New York City Really Is The Best


I grew up in New Orleans. I went to college in Philadelphia. I moved to Boston for 6 years, during which I logged about 100,000 miles a year touring across the US. What felt like normal was being on the go for weeks at a time. Eventually Boston got stale, and I almost moved to San Francisco. I barely escaped moving to Chicago, too, but I thought better of those options.

And in 2002, I moved to New York City. Brooklyn. A year later, to Manhattan.

I never thought that I could spend so much time in one city, in one place. I thought the road would always be a part of my life. New York City showed me the value of going deep, not wide. It also showed me how much I love being in the city. I was watching the New York Philharmonic recently with 50,000+ strangers on the Great Lawn. There’s still nowhere else I’d rather be than here.

new york is all gold and diamonds

Where Would You Go?

A friend posed this question to me: “If you had to move, not for money reasons, just because you were forced to leave New York and resettle- where would you go?”

I had no answer. I couldn’t think of another city where I would move. It’s a pretty amazing feeling, knowing that you’re in the right place. New York City, this endlessly interesting place I call home, though, is really where it’s at- and no other city has ever gotten close.

Don’t get me wrong. The outdoors is something else. Years of summer camp, two summers helping to lead hiking tours in Israel turned me into a desert enthusiast. Walking in the forest is fun, RV trips are incredible, and tent camping is a pleasure that it took having kids to discover. Mountains, rivers, vistas, little creatures, and trees. How I adore trees.

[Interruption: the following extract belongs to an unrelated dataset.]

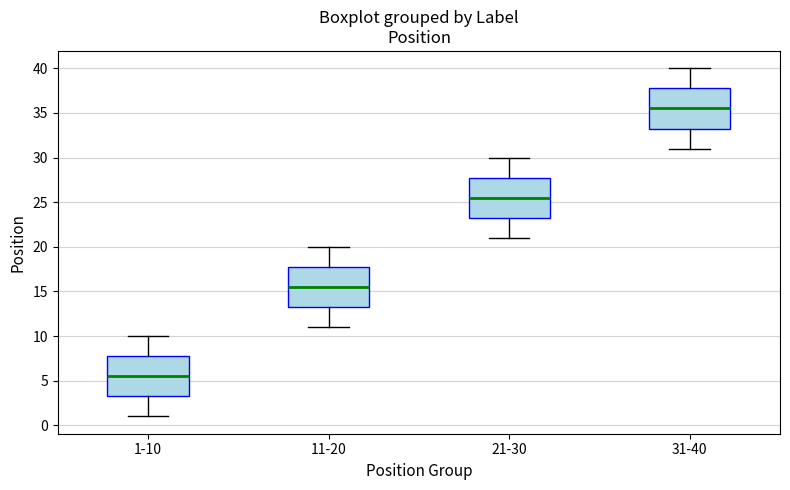

Where does the median line of the box for 1-10 sit on the y-axis? The values are not printed on the chart, so give them approximately, as read against the axis.

5.5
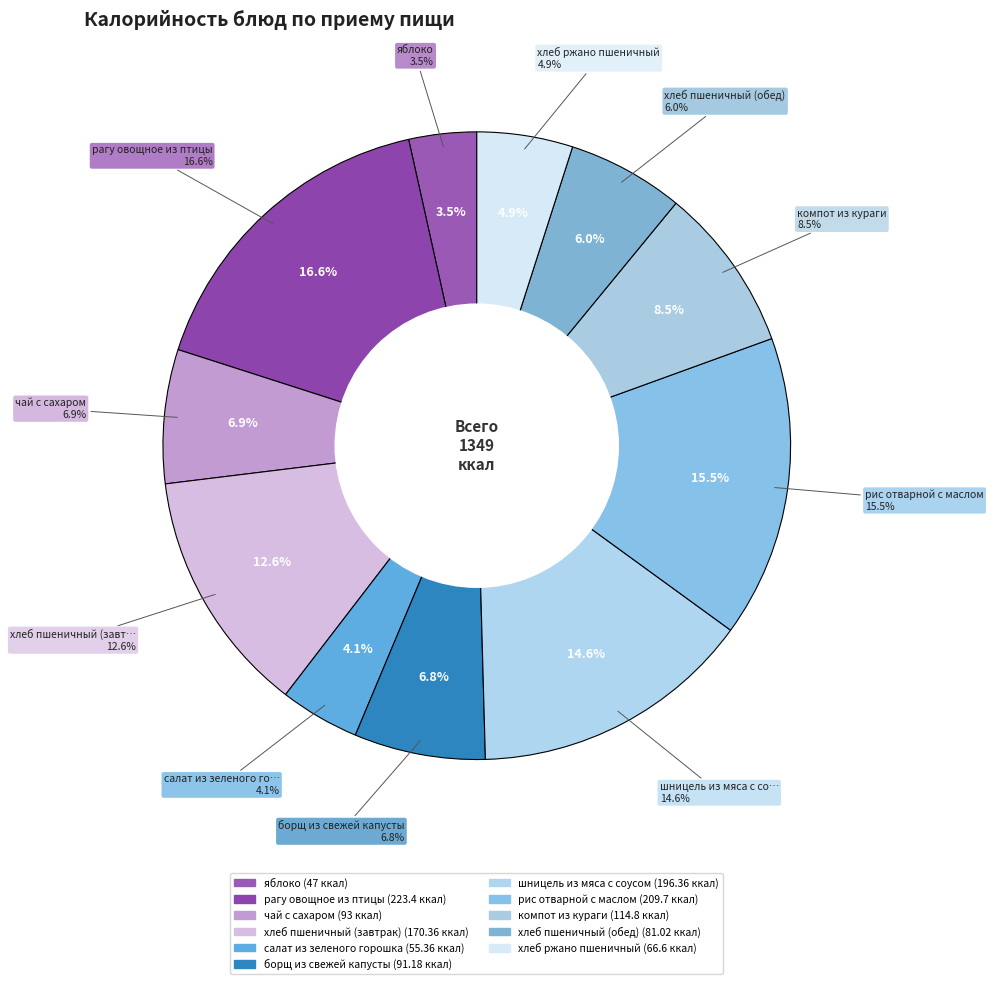

What percentage is the борщ из свежей капусты slice, to the nearest percent?

7%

But trees are in Cities, too. And I just love cities more. Paris. Barcelona. Munich. London. Tel Aviv. Pierre, South Dakota. Lima, Ohio. Everywhere I go, I expect to find what makes a place special, what makes it different, what makes its people interesting and unique.

I can’t say that that expectation has proved true everywhere. AirBnB has sucked the life out of a lot of neighborhoods and cities across the world. Or maybe, I hate to say it, some places just don’t have a strong-enough sense of identity. They fight the tide of Instagram, of universal social media access to fashion and culture, and the threat of homogeneity. Bars, restaurants, clothing all starts to look the same. What is left are accents, geography, landmarks, history, and most importantly, the people. Because it’s not the place that makes it special. It’s the people that make the place special. And if a city isn’t attracting the right people, it’s sunk.

No tech founder intended to erode a sense of place. No Bay Area CEO thought that a monoculture would emerge from everyone looking at the same influencers. Yet here we are. It’s the United States of Generica in a way.

We are not meant to live alone, and we certainly hate feeling alone. And we can’t really get through this life alone, anyway. It really does take a village.

As a broader society, we react against this unintentional pressure to conform to norms, new and old, in different ways. We strive to be unique: We get tattoos. We try to give our children names that not everyone share. We encourage the impulse for our fellow he/she/them’s to follow their truths.

How is it all working out so far? The results are mixed. While we strive to have a sense of place that is unlike anywhere else, it gets harder to find. Mark Twain had it right more than a century ago. You don’t want to be Cleveland. You want to be New Orleans, San Francisco and New York. These days, no one seems to want to be San Francisco, either.

Easy vs Hard

My brother Judd used to say, “In New York, the hard things are easy, and the easy things are hard.” Even he moved away eventually to live on a different island, one with a beach and a little warmer weather. I suppose he had the hard things handled.

Over twenty years here, technology has succeeded at making the easy things less hard here: Online shopping, getting around, and car renting services are some of the things that come to mind. It hasn’t dented New York’s uniqueness. Not one bit. And it really has nothing to do with making it easier. We love New York in part because it lays down a gauntlet that, if you get through, you know you can do anything.

What’s Next?

The question I get asked most often is this: “What is going to help New York come back?” They complain about the grit, the current bout of homelessness, the cost of living, the empty office buildings, the changes to quality of life.

Does New York need saving? I’m not sure it does. New York needs only to be itself. New Yorkers need only to be authentically New Yorkers. We have nothing to prove. We have everything we need to thrive, to create the newest version of New York. The city that gives as many people as possible the chance to make it here, and make it anywhere. The city that lifts up the weird, the focused, the creative, the striving, the hard-charging, the blunt, the loud-mouthed, the ambitious.

I celebrate anyone who makes a go of it. I can see it in their neon-lit eyes in the morning on the subway, in their dimmer eyes at the end of a day of looking at computer screens, in their far-off looks on the street, as they contemplate what was and what’s next.

New York is perfect just as it is. It’s just sometimes a bit harder to see it. Look a little harder, please. And never stop believing.